*Task description:*
Reproduce, word for word, the text of every item below, leaving the pictures out of your answer.

(Source data)
****************************************
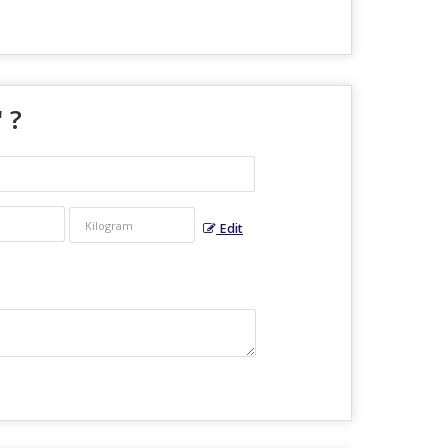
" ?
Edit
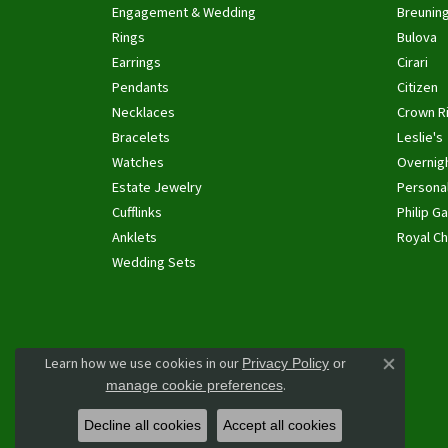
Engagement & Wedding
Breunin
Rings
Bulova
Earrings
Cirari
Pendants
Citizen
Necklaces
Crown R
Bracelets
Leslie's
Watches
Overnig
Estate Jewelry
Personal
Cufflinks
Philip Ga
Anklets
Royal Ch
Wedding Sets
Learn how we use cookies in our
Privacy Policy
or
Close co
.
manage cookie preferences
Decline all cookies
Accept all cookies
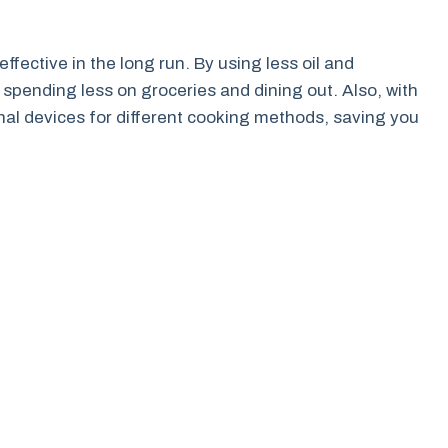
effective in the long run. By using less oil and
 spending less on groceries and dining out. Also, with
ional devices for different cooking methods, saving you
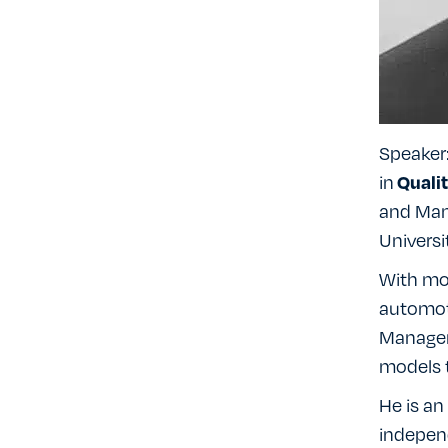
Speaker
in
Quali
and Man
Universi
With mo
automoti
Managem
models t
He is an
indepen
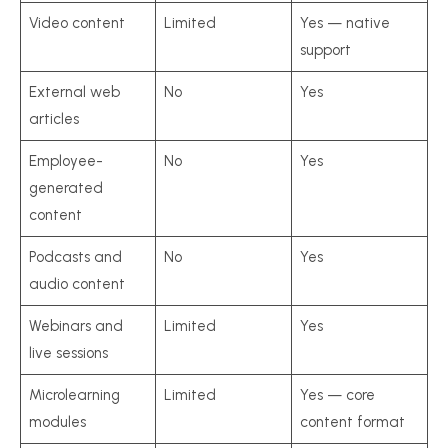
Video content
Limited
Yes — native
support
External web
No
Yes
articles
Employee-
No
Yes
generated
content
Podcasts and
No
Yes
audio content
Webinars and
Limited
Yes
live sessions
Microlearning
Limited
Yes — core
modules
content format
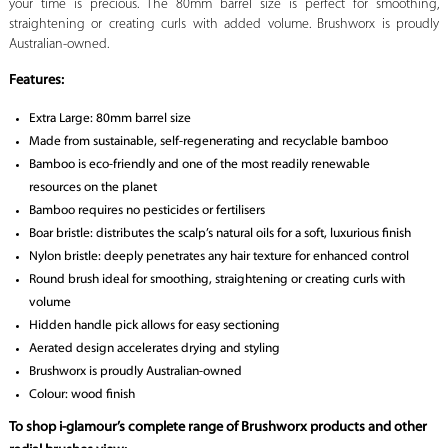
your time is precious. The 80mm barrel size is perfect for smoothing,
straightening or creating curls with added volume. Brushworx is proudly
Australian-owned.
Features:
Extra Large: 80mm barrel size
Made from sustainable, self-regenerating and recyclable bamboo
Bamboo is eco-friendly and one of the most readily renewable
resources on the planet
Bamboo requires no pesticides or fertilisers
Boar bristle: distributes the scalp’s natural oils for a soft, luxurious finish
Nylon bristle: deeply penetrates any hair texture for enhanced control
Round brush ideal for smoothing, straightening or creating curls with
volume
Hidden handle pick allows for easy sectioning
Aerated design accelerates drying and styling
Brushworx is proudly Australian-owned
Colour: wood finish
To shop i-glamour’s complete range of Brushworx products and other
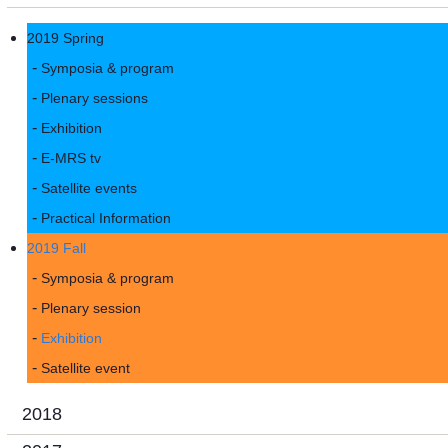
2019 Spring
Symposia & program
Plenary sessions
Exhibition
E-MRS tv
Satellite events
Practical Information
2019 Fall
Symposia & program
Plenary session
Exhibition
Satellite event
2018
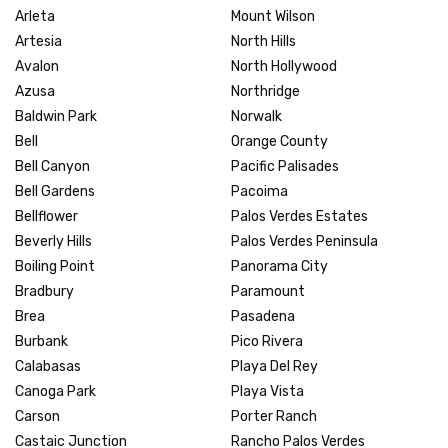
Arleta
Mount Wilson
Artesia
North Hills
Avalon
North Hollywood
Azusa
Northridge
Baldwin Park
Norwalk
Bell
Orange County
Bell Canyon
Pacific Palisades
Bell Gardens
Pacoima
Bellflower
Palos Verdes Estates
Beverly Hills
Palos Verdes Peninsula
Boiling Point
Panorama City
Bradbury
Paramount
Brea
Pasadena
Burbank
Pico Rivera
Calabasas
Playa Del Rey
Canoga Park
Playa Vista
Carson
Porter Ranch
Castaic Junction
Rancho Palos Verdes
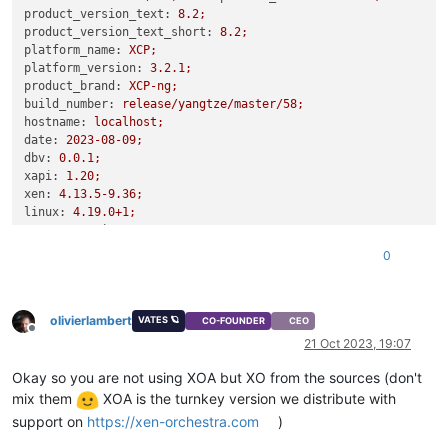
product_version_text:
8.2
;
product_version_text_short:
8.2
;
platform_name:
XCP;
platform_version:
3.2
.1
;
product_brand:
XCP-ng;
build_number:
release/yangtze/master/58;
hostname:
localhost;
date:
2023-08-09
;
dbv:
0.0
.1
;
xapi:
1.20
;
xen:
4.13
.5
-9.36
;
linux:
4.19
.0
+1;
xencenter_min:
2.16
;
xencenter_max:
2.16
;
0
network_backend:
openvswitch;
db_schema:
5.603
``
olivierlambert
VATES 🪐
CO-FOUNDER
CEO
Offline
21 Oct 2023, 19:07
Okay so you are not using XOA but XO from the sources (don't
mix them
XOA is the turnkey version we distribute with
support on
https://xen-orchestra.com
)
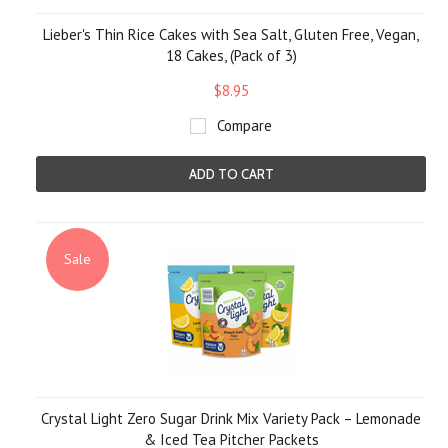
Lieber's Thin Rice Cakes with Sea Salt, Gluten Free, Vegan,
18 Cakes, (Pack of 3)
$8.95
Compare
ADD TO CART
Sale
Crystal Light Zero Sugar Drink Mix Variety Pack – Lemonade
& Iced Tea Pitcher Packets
****************************************
*Result of the task:*
" ?
Edit
Engagement & Wedding
Breunin
Rings
Bulova
Earrings
Cirari
Pendants
Citizen
Necklaces
Crown R
Bracelets
Leslie's
Watches
Overnig
Estate Jewelry
Personal
Cufflinks
Philip Ga
Anklets
Royal Ch
Wedding Sets
Learn how we use cookies in our
Privacy Policy
or
Close co
.
manage cookie preferences
Decline all cookies
Accept all cookies
effective in the long run. By using less oil and
 spending less on groceries and dining out. Also, with
ional devices for different cooking methods, saving you
Speaker
in
Quali
and Man
Universi
With mo
automoti
Managem
models t
He is an
indepen
Video content
Limited
Yes — native
support
External web
No
Yes
articles
Employee-
No
Yes
generated
content
Podcasts and
No
Yes
audio content
Webinars and
Limited
Yes
live sessions
Microlearning
Limited
Yes — core
modules
content format
your time is precious. The 80mm barrel size is perfect for smoothing,
straightening or creating curls with added volume. Brushworx is proudly
Australian-owned.
Features:
Extra Large: 80mm barrel size
Made from sustainable, self-regenerating and recyclable bamboo
Bamboo is eco-friendly and one of the most readily renewable
resources on the planet
Bamboo requires no pesticides or fertilisers
Boar bristle: distributes the scalp’s natural oils for a soft, luxurious finish
Nylon bristle: deeply penetrates any hair texture for enhanced control
Round brush ideal for smoothing, straightening or creating curls with
volume
Hidden handle pick allows for easy sectioning
Aerated design accelerates drying and styling
Brushworx is proudly Australian-owned
Colour: wood finish
To shop i-glamour’s complete range of Brushworx products and other
2019 Spring
Symposia & program
Plenary sessions
Exhibition
E-MRS tv
Satellite events
Practical Information
2019 Fall
Symposia & program
Plenary session
Exhibition
Satellite event
2018
Arleta
Mount Wilson
Artesia
North Hills
Avalon
North Hollywood
Azusa
Northridge
Baldwin Park
Norwalk
Bell
Orange County
Bell Canyon
Pacific Palisades
Bell Gardens
Pacoima
Bellflower
Palos Verdes Estates
Beverly Hills
Palos Verdes Peninsula
Boiling Point
Panorama City
Bradbury
Paramount
Brea
Pasadena
Burbank
Pico Rivera
Calabasas
Playa Del Rey
Canoga Park
Playa Vista
Carson
Porter Ranch
Castaic Junction
Rancho Palos Verdes
product_version_text:
8.2
;
product_version_text_short:
8.2
;
platform_name:
XCP;
platform_version:
3.2
.1
;
product_brand:
XCP-ng;
build_number:
release/yangtze/master/58;
hostname:
localhost;
date:
2023-08-09
;
dbv:
0.0
.1
;
xapi:
1.20
;
xen:
4.13
.5
-9.36
;
linux:
4.19
.0
+1;
xencenter_min:
2.16
;
xencenter_max:
2.16
;
0
network_backend:
openvswitch;
db_schema:
5.603
``
olivierlambert
VATES 🪐
CO-FOUNDER
CEO
Offline
21 Oct 2023, 19:07
Okay so you are not using XOA but XO from the sources (don't
mix them
XOA is the turnkey version we distribute with
support on
https://xen-orchestra.com
)
Lieber's Thin Rice Cakes with Sea Salt, Gluten Free, Vegan,
18 Cakes, (Pack of 3)
$8.95
Compare
ADD TO CART
Sale
Crystal Light Zero Sugar Drink Mix Variety Pack – Lemonade
& Iced Tea Pitcher Packets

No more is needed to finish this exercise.